Certes, autour de moi les hommes s'embrassent pour se dire bonjour ou merci (une particularité tantôt régionale ou politique), mais il est frappant de constater la pauvreté du registre des contacts physiques entre amis. Les gestes par lesquels nous nous nous témoignons de l'amitié ou de la bienveillance font un répertoire de toute façon un peu moins étendu en France que dans le reste du monde occidental (2). Qu'on s'éloigne un peu, et on verra des amies ayant dépassé l'adolescence se tenir par la main dans la rue, et plus loin encore des amis, des hommes entre eux qui font ce geste, ou d'autres qui à première vue me semblent incongrus, tels ces policiers égyptiens dont l'un est assis sur les genoux de l'autre et le tient par le cou (ben ouais, quand on n'a qu'une chaise...). Ailleurs, on se touche les uns les autres sans gêne, et se dessinent par contraste les usages de l'hétérosocialité au masculin et à la française. D'abord l'évitement du contact physique.

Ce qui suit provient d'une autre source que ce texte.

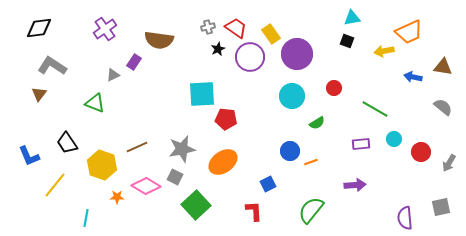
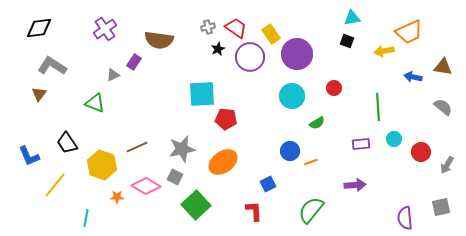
green line at (375, 109): moved 3 px right, 2 px up; rotated 56 degrees clockwise
gray arrow at (449, 163): moved 2 px left, 2 px down
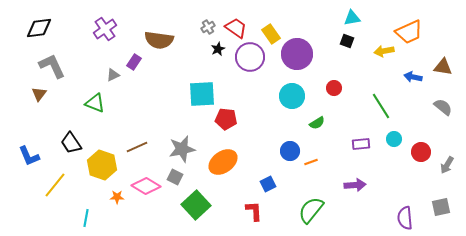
gray cross at (208, 27): rotated 16 degrees counterclockwise
gray L-shape at (52, 66): rotated 32 degrees clockwise
green line at (378, 107): moved 3 px right, 1 px up; rotated 28 degrees counterclockwise
black trapezoid at (67, 143): moved 4 px right
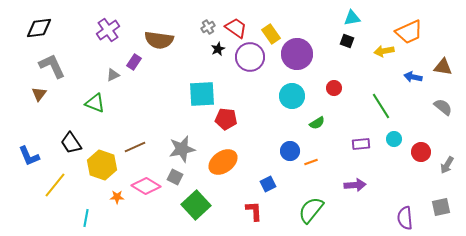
purple cross at (105, 29): moved 3 px right, 1 px down
brown line at (137, 147): moved 2 px left
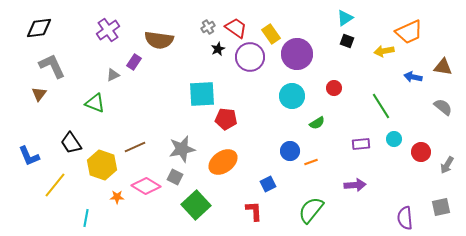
cyan triangle at (352, 18): moved 7 px left; rotated 24 degrees counterclockwise
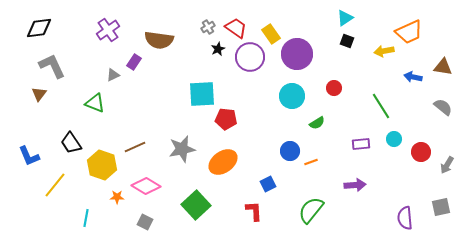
gray square at (175, 177): moved 30 px left, 45 px down
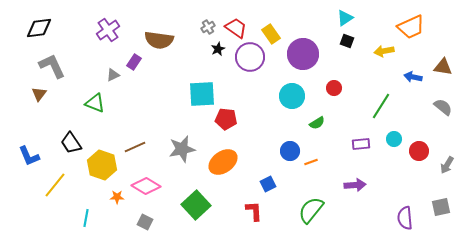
orange trapezoid at (409, 32): moved 2 px right, 5 px up
purple circle at (297, 54): moved 6 px right
green line at (381, 106): rotated 64 degrees clockwise
red circle at (421, 152): moved 2 px left, 1 px up
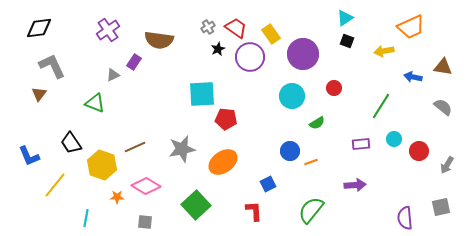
gray square at (145, 222): rotated 21 degrees counterclockwise
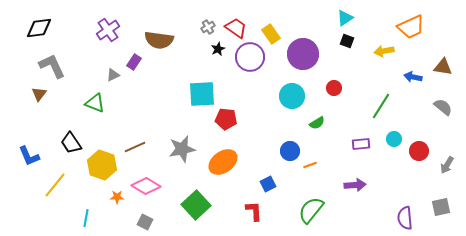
orange line at (311, 162): moved 1 px left, 3 px down
gray square at (145, 222): rotated 21 degrees clockwise
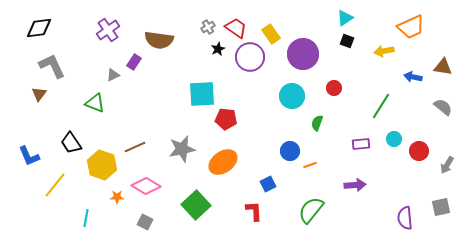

Et puis les dénégations constantes, qui font paradoxalement de l'homosexualité une notion présente en permanence (3). Que l'un enfreigne (pour quelque raison que ce soit) la règle de l'évitement, et il faudra penser à rétablir la vérité hétérosexuelle d'un délicat « Ben vas-y, t'as qu'à m'enculer tant qu't'y es ! » qui fait du contact physique entre hommes un geste nécessairement gay. Blaguer dessus permet d'invoquer pour le tenir à distance le spectre de l'homosexualité. Un spectre omniprésent. Qu'il y ait des gays dans le groupe et ils ne feront pas forcément l'objet d'une remarque désagréable ou intrusive, c'est entre hétéros qu'on a besoin de se rassurer. Insécurité personnelle ? C'est une dynamique que j'ai l'impression d'avoir vue partout, et c'est pour ça que je me résous à en parler ici. Dans les groupes non-mixtes de femmes que je fréquente, en revanche, le lesbianisme est une réalité, qui est parfois évoquée parce qu'elle fait partie de la vie, ou pour contribuer à l'inclusivité du groupe, mais que les femmes hétéros ne prennent pas la peine de rappeler dans le seul but de se définir en opposition à elle. A chacun-e son désir, qui vivra verra.

Tout cela pour dire qu'il serait si facile de dire que l'homophobie, c'est les autres, ceusses de droite qui manifestent dans la rue contre le mariage pour tou-te-s, qui s'attaquent aux lesbiennes, aux gays, aux trans pour leur refuser (quand ce n'est pas l'existence même) ce qu'ils et elles sont contraint-e-s d'accepter de leur voisin-e-s ou de leurs présidents de la République : une liberté dans les configurations et recompositions familiales qui est l'un des acquis de Mai 68. Mais l'homophobie, c'est aussi cette réaction qu'ont beaucoup d'hommes autour de moi et qui les pousse à se priver de modes d'être aux autres (la tendresse, mais aussi au final la bienveillance) qui font la vie plus agréable pour tout le monde (4).


(1) Une activité qui peut être aussi intéressante que des lectures historiques ou ethnologiques, j'ai surtout daubé sur son prestige excessif.

(2) Et notre vocabulaire est à l'avenant : on ne s'embrasse pas en se prenant dans les bras, on ne se baise pas en s'appliquant des baisers (ou des baises, à la belge) sur la joue ou la bouche, on n'a que des périphrases à notre disposition.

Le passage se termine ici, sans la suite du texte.